Jersey’s new-look electoral map: The changes explained

  • Report by ITV Channel TV's Tom Johnston

Changes agreed by politicians in 2020 have led to the biggest political shakeup of Jersey's States Assembly in generations.

It is hoped the changes will make Jersey politics more representative and encourage more people to use their vote, by reducing the number of uncontested elections in the island.

What are the changes?

For the first time in 74 years, there will be no Senators elected to the Assembly, with the island’s electoral map redrawn to accommodate eight more Deputies to replace them.

The twelve Constables - the most long standing representative role in the Chamber - will still be elected on a Parish basis and will still have the same full voting rights as other members.
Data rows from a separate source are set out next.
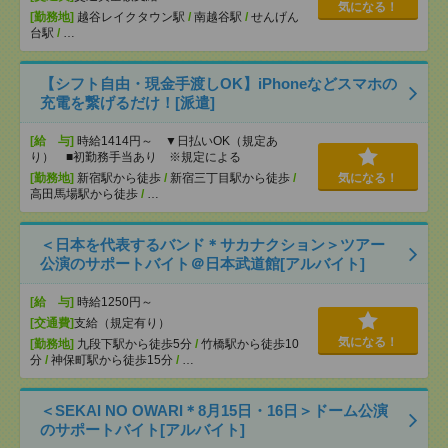
気になる！
[勤務地]
越谷レイクタウン駅
/
南越谷駅
/
せんげん
台駅
/
…
【シフト自由・現金手渡しOK】iPhoneなどスマホの
充電を繋げるだけ！[派遣]
[給 与]
時給1414円～ ▼日払いOK（規定あ
り） ■初勤務手当あり ※規定による
[勤務地]
新宿駅から徒歩
/
新宿三丁目駅から徒歩
/
気になる！
高田馬場駅から徒歩
/
…
＜日本を代表するバンド＊サカナクション＞ツアー
公演のサポートバイト＠日本武道館[アルバイト]
[給 与]
時給1250円～
[交通費]
支給（規定有り）
気になる！
[勤務地]
九段下駅から徒歩5分
/
竹橋駅から徒歩10
分
/
神保町駅から徒歩15分
/
…
＜SEKAI NO OWARI＊8月15日・16日＞ドーム公演
のサポートバイト[アルバイト]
So the States Assembly will now be made up of:

While Constables will still be elected on a parish basis, Deputies will now be elected in nine new constituencies. They are:

  • Grouville & St Martin (3 Deputies)

  • St Brelade (4 Deputies)

  • St Clement (4 Deputies)

  • St Helier North (4 Deputies)

  • St Helier South (5 Deputies)

  • St Helier Central (4 Deputies)

  • St John, St Lawrence & Trinity (4 Deputies)

  • St Mary, St Ouen and St Peter (4 Deputies)

  • St Saviour (5 Deputies)

Why have the changes been introduced?

The new boundaries have been drawn up in a bid to rebalance the number of representatives in line with the population of the island, based on data from the most recent census in 2011. For example, St Ouen is the island’s largest parish by area but has one of the smallest population densities in the island. Under the changes, each Deputy will represent around 3,000 people on average.

The hope is that the changes will also lead to less uncontested elections among Deputies. While uncontested votes are more common among Constables, three Deputies were elected unopposed in 2018.

What other changes are being made?

For the first time at this election, the ‘none of the above’ option will be included on the ballot paper in any vote where the number of candidates standing for the role is less than the number of vacancies.

For example, if there are three candidates standing for the role of Deputy in a constituency with five seats to be won, voters will be able to select ‘none of the above’ to say they don’t want to vote for any of those candidates.